Dinosaurs were widespread around the world at the time of the asteroid impact in the late Upper Cretaceous, occupied all continents of the planet, and were the dominant animal form in most terrestrial ecosystems.

However, it is still controversial among paleobiologists whether dinosaur diversity was in decline at the time of their extinction.

To answer this question, the research team put together a number of different dinosaur family trees and used statistical models to assess whether each of the major dinosaur groups could still produce new species today.

Their study, published in the Royal Society Open Science journal, found that dinosaurs were not in decline before the asteroid impact, which contradicts some previous studies. The authors also suggest that if the impact had not occurred, dinosaurs could have continued to be the dominant group of land animals on the planet.

The study’s first author, PhD candidate Joe Bonsor, said in a statement, “Previous studies by others have used various methods to conclude that dinosaurs would still go extinct because they were in decline towards the end of the Cretaceous period.

‘However, we show that if you expand the dataset to include newer dinosaur family trees and a larger set of dinosaur types, the results don’t point to that conclusion; in fact, only half of them do.’ .
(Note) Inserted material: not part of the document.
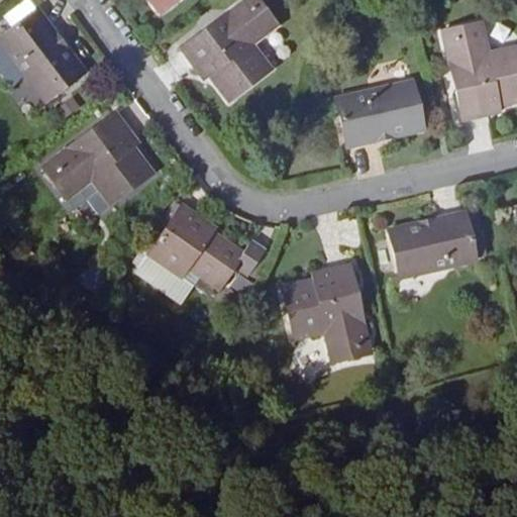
[(150,0),(161,12),(177,0),(150,0)]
It is difficult to assess the diversity of dinosaurs due to gaps in the fossil record. This may be due to factors such as which bones are stored as fossils, how much fossils have access to the rock to allow for excavation, and where paleontologists look for them.

Researchers used statistical methods to overcome these sampling biases by looking at speciation rates of dinosaur families rather than just counting the number of species in the family.

Joe Bonsor said: “The main point of our article is that it’s not as simple as looking at some trees and making a decision – the inevitable big bias in the fossil record and lack of data can often show a decline. cash, but this may not reflect the reality of the moment.

“Our data currently do not show that they were in decline, in fact some groups such as hadrosaurs and ceratopsians thrived and there is no evidence to suggest that they would have become extinct 66 million years ago if the extinction event had not taken place. “

While mammals existed at the time of the asteroid impact, it was only thanks to the extinction of the dinosaurs that they cleaned out the niches, allowing the mammals to fill them and thus take over the planet.